Key details: Google AI Mode SEO factors and signals
Stein said AI Mode first interprets the user's question and intent. It then triggers many related Google searches in the background to approximate information people have previously found helpful. According to Stein, this fan-out can surface a broader range of sources than a single traditional results page.
This query fan-out means AI Mode effectively performs research across many pages at once on the user's behalf, then synthesizes what it finds. Stein noted that this can expose users to a wider variety of content than a standard set of search results, describing the process as AI Mode "doing the research for the user" behind the scenes.
Stein listed five factors that he said apply to ranking in both classic Search and AI Mode:
- Content that directly answers the user's question
- High quality information
- Fast loading pages
- Original material
- Use of sources and citations
He added that if people click through to content, find it valuable, and return to it, that behavior can help the content rank for a given question in both environments.
Stein said Google uses both offline and online methods to evaluate whether AI responses are helpful. Offline, human evaluators review the quality of information. Online, users can submit thumbs-up or thumbs-down feedback on answers. Google also looks at whether people continue using AI Mode and Search because they see value in the results.

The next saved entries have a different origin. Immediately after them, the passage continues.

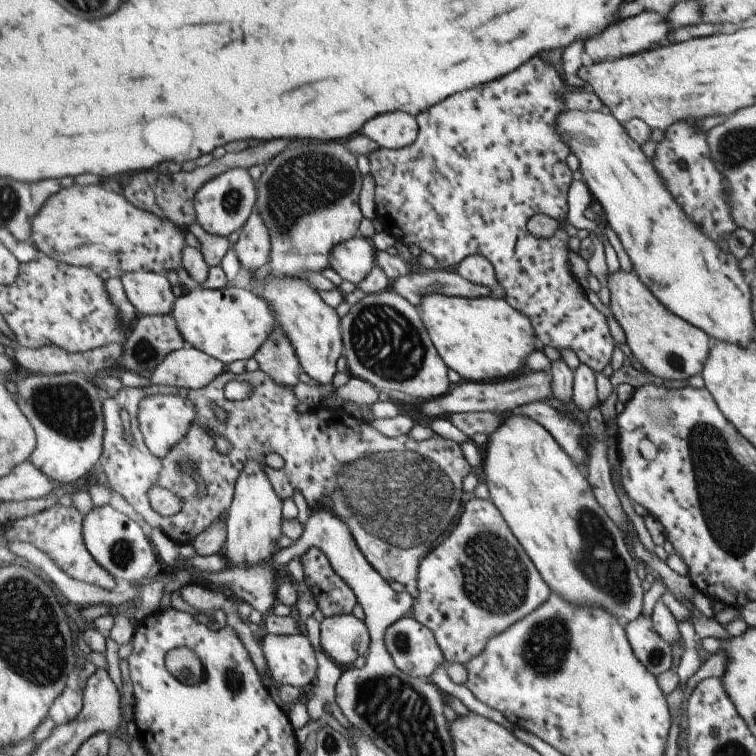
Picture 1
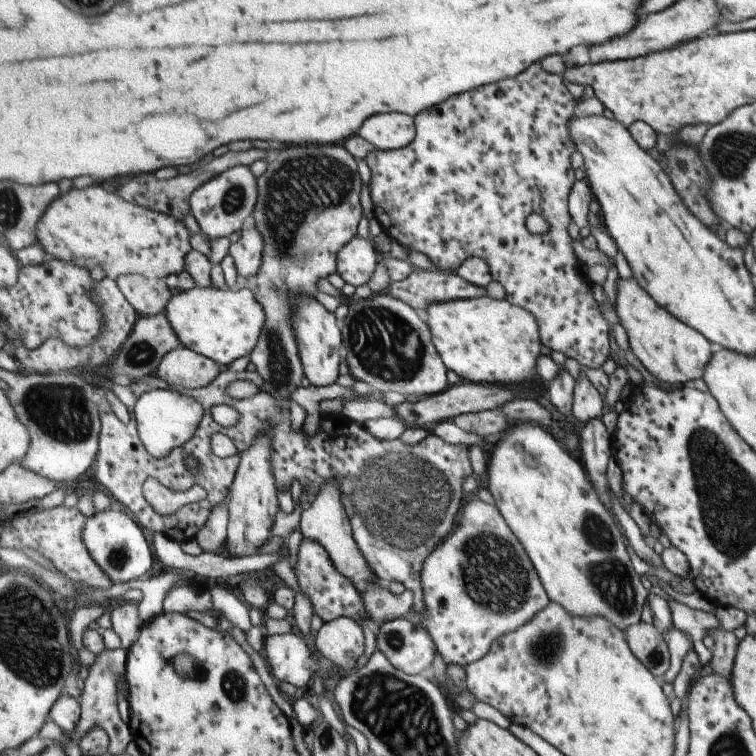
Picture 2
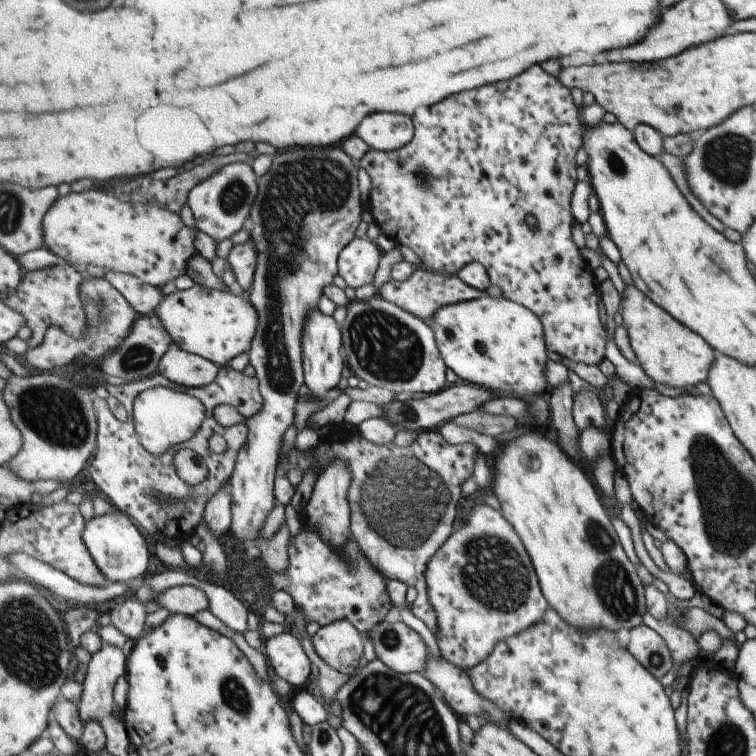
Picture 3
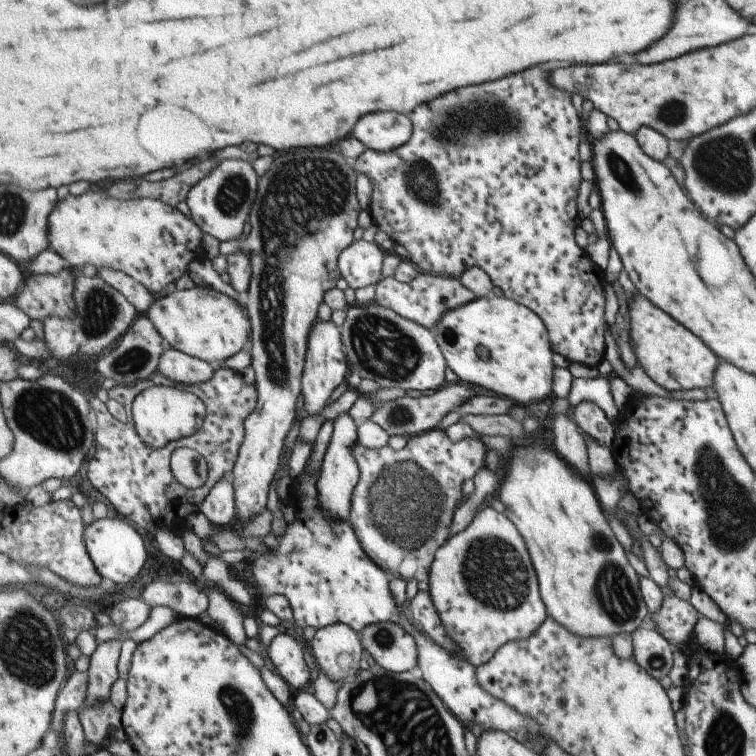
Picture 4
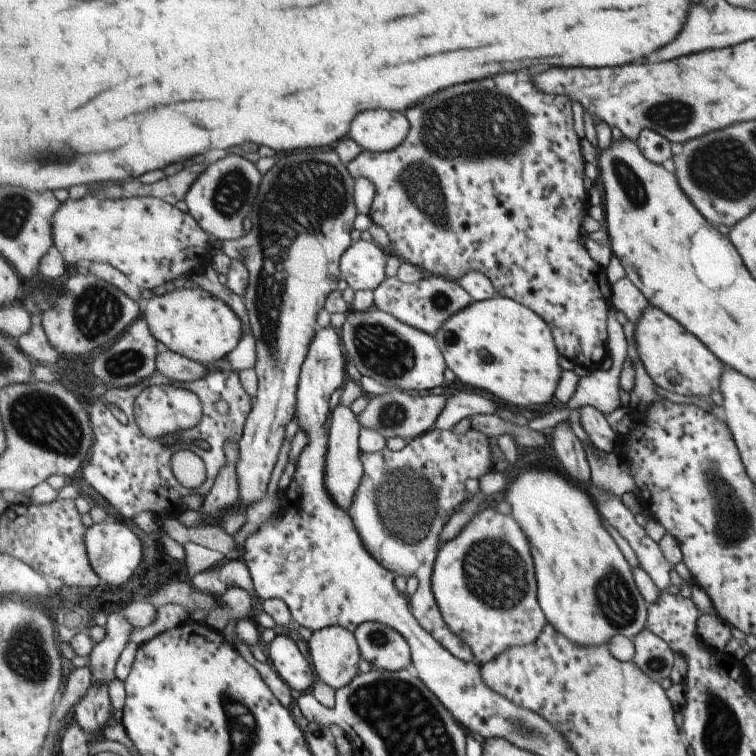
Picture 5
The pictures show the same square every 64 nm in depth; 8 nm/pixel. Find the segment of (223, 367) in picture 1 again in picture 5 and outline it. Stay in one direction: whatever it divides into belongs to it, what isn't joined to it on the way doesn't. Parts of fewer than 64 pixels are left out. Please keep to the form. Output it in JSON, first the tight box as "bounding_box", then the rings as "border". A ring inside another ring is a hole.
{"bounding_box":[157,350,205,382],"border":[[[165,350],[158,355],[157,369],[166,377],[177,382],[195,382],[205,378],[205,364],[195,362],[183,354],[177,354],[173,350]]]}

According to Stein, Google triangulates across these metrics because any single signal can be misleading. Heavy usage of a product, for example, might reflect confusion rather than satisfaction. He said Google tracks repeated queries on the same topic and treats that pattern as a negative sign that users may not be getting what they need.
Background context: AI Mode and Google Search quality systems
Addressing hallucinations, Stein said AI Mode builds on search quality systems developed over the past 20 to 25 years. The mechanisms that decide which links to show and how to judge content quality are encoded within the AI model itself. According to Stein, the model uses these quality signals while also calling on Google Search as a tool to retrieve information.
Stein said ongoing model improvements, including better instruction following, reduce the chances of hallucinated responses. He noted that designers can specify guidelines inside AI Mode, such as what to avoid and what to include. This lets teams define basic building blocks (primitives) and layout constraints for how AI answers should look and behave.
In the interview, Stein stressed that AI Mode is not starting from scratch but instead builds directly on Google's long history in Search. He characterized the experience as an extension of Google's established understanding of reliable information sources and search quality.
Source citations
Stein's comments are drawn from a public interview about Google Search and AI Mode reported by Search Engine Journal. Google documents its search quality and helpful content principles in its official Search Central resources at developers.google.com/search. Those resources include guidance for site owners on creating content that aligns with Google's publicly stated quality expectations.